GINGER RIDGE, St Catherine:IN A blog titled 'Nine Tips to Get Kids and Teens to READ! (and even like it!)' Dr Michele Borba, education consultant and child expert indicated that studies have confirmed that children who love to read are more likely to not only succeed in school, but also in the workplace.

While unaware of this finding, the grade six students at Ginger Ridge All-Age School, perched in the hills in West Central St Catherine, look forward to Drop Everything And Read (DEAR), every day after lunch.

"DEAR is centred around children learning to read yes, but also to reinforce what they have read, have learnt over a period, probably on the day, on a particular topic," Patrinia Archer, grade six teacher explained to The Gleaner.

"Sometimes they are asked to read books that they want to read, but more so, when they write their stories, they read them to the class and their classmates will listen and critique the stories, highlighting the positives and the negatives, so out of that it builds their writing skills, it also builds their self-confidence," she added.

DEAR is not unique to grade six, as all the grades have scheduled sessions for this activity.

For 12-year-old Britney Blake who aspires to become a teacher, DEAR helped to enhance her preparation for the recent Grade Six Achievement Test (GSAT), which was held last month.

"It has helped me with my grammar and to express myself better, especially in social studies and communication task," the Jonathan Grant High School aspirant said.

With much enthusiasm, the youngster attested to her teacher's testimony that the programme has served as a means of enhancing their writing skills.

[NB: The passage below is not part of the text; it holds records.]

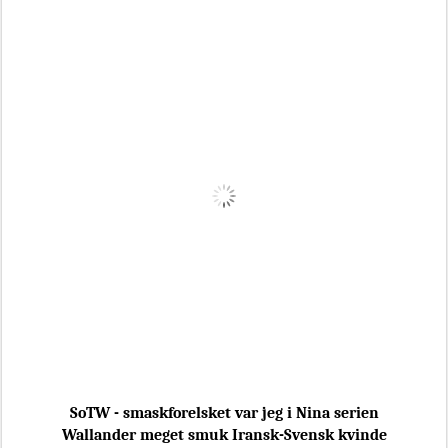
SoTW - smaskforelsket var jeg i Nina serien
Wallander meget smuk Iransk-Svensk kvinde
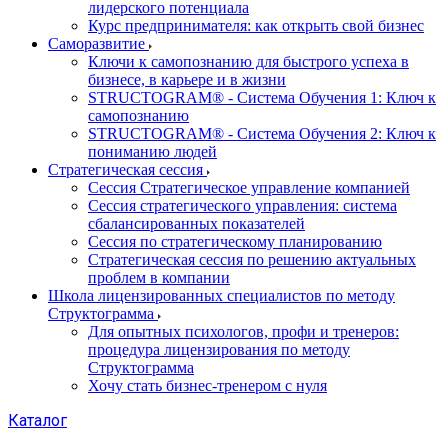
лидерского потенциала
Курс предпринимателя: как открыть свой бизнес
Саморазвитие
Ключи к самопознанию для быстрого успеха в
бизнесе, в карьере и в жизни
STRUCTOGRAM® - Система Обучения 1: Ключ к
самопознанию
STRUCTOGRAM® - Система Обучения 2: Ключ к
пониманию людей
Стратегическая сессия
Сессия Стратегическое управление компанией
Сессия стратегического управления: система
сбалансированных показателей
Сессия по стратегическому планированию
Стратегическая сессия по решению актуальных
проблем в компании
Школа лицензированных специалистов по методу
Структограмма
Для опытных психологов, профи и тренеров:
процедура лицензирования по методу
Структограмма
Хочу стать бизнес-тренером с нуля
Каталог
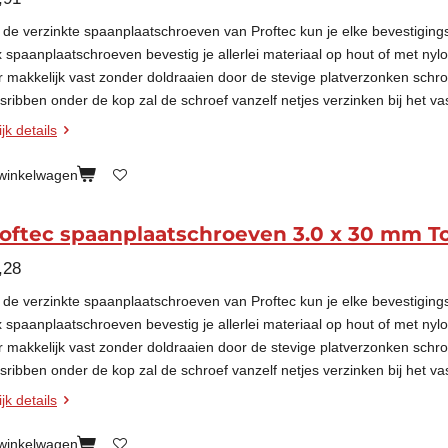
 de verzinkte spaanplaatschroeven van Proftec kun je elke bevestigin
x spaanplaatschroeven bevestig je allerlei materiaal op hout of met nyl
r makkelijk vast zonder doldraaien door de stevige platverzonken schr
esribben onder de kop zal de schroef vanzelf netjes verzinken bij het va
jk details
 winkelwagen
oftec spaanplaatschroeven 3.0 x 30 mm T
,28
 de verzinkte spaanplaatschroeven van Proftec kun je elke bevestigin
x spaanplaatschroeven bevestig je allerlei materiaal op hout of met nyl
r makkelijk vast zonder doldraaien door de stevige platverzonken schr
esribben onder de kop zal de schroef vanzelf netjes verzinken bij het va
jk details
 winkelwagen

Helping to unleash creativity

"I started writing poems in grade four and Drop Everything and Read has helped me even more when I write. I can also make charts. I do not make the charts to beautify the classroom, I make them for the children to learn," said Blake proudly, pointing to a chart depicting the structure of the Earth which she created.

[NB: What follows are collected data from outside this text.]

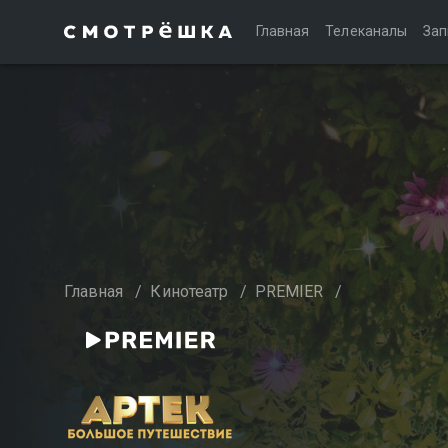
Главная
Телеканалы
Зап
Главная
/
Кинотеатр
/
PREMIER
/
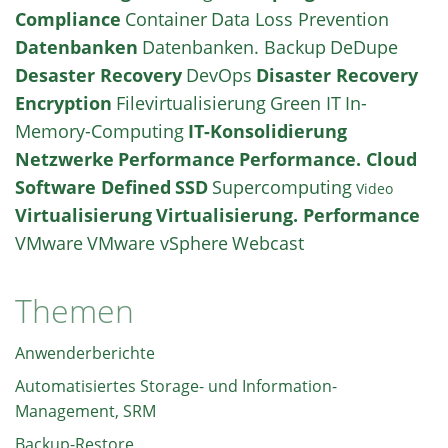
Compliance
Container
Data Loss Prevention
Datenbanken
Datenbanken. Backup
DeDupe
Desaster Recovery
DevOps
Disaster Recovery
Encryption
Filevirtualisierung
Green IT
In-
Memory-Computing
IT-Konsolidierung
Netzwerke
Performance
Performance. Cloud
Software Defined
SSD
Supercomputing
Video
Virtualisierung
Virtualisierung. Performance
VMware
VMware vSphere
Webcast
Themen
Anwenderberichte
Automatisiertes Storage- und Information-
Management, SRM
Backup-Restore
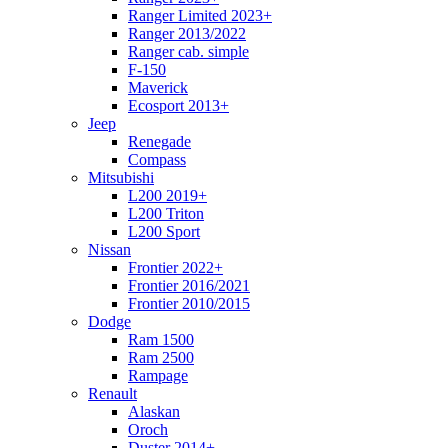
Ranger Limited 2023+
Ranger 2013/2022
Ranger cab. simple
F-150
Maverick
Ecosport 2013+
Jeep
Renegade
Compass
Mitsubishi
L200 2019+
L200 Triton
L200 Sport
Nissan
Frontier 2022+
Frontier 2016/2021
Frontier 2010/2015
Dodge
Ram 1500
Ram 2500
Rampage
Renault
Alaskan
Oroch
Duster 2014+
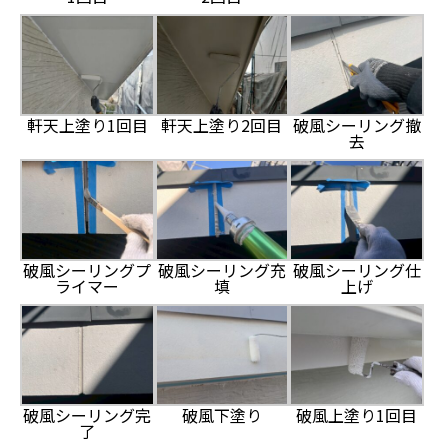
軒天上塗り1回目
軒天上塗り2回目
破風シーリング撤
去
破風シーリングプ
破風シーリング充
破風シーリング仕
ライマー
填
上げ
破風シーリング完
破風下塗り
破風上塗り1回目
了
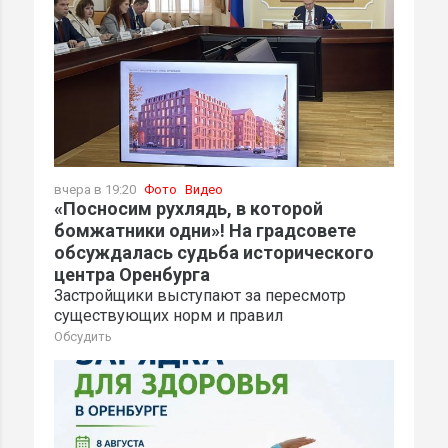
вчера в 19:20
Фото
Видео
«Посносим рухлядь, в которой
бомжатники одни»! На градсовете
обсуждалась судьба исторического
центра Оренбурга
Застройщики выступают за пересмотр
существующих норм и правил
Обсудить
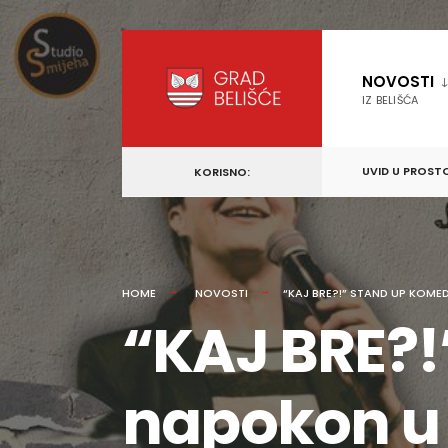
content
Skip
to
NOVOSTI
content
IZ BELIŠĆA
UVID U PROST
KORISNO:
HOME
NOVOSTI
“KAJ BRE?!” STAND UP KOME
“KAJ BRE?!
napokon u 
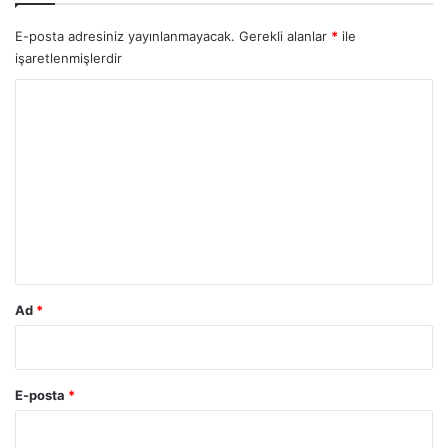
E-posta adresiniz yayınlanmayacak.
Gerekli alanlar
*
ile
işaretlenmişlerdir
Y
o
r
u
m
*
Ad
*
E-posta
*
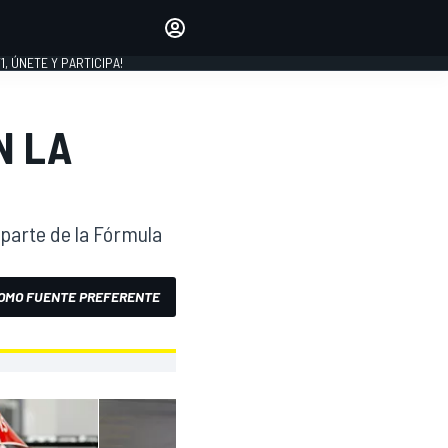
favoritos
Haz que se oiga tu voz
comentando artículos.
1, ÚNETE Y PARTICIPA!
INICIAR SESIÓN
EDICIÓN
N LA
LATINOAMÉRICA
parte de la Fórmula
OMO FUENTE PREFERENTE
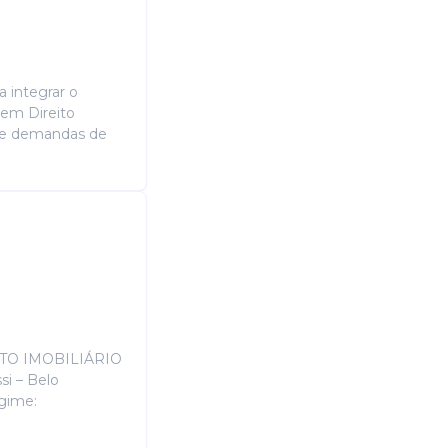
 integrar o
 em Direito
 e demandas de
ITO IMOBILIÁRIO
i – Belo
gime:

Her classmates, 11-year-old Shanice Campbell, whose ambition is to become a bank accountant and Khalil Burrell, an aspiring soldier, lauded DEAR, which they said helped to boost their lessons.

"Drop Everything And Read helps me to reflect on what Ms Archer teaches me in class and helps me to remember my lessons. I also write Anancy stories and my favourite is Anancy and the Goat Head Soup, and even though I want to be a soldier, I would still write stories," Burrell, whose dream is to be listed among the first-formers at Calabar High when the GSAT results are published, shared with The Gleaner.

Over the years, students have gained places at traditional high schools such as, St Catherine, St Jago, Glenmuir and Merl Grove.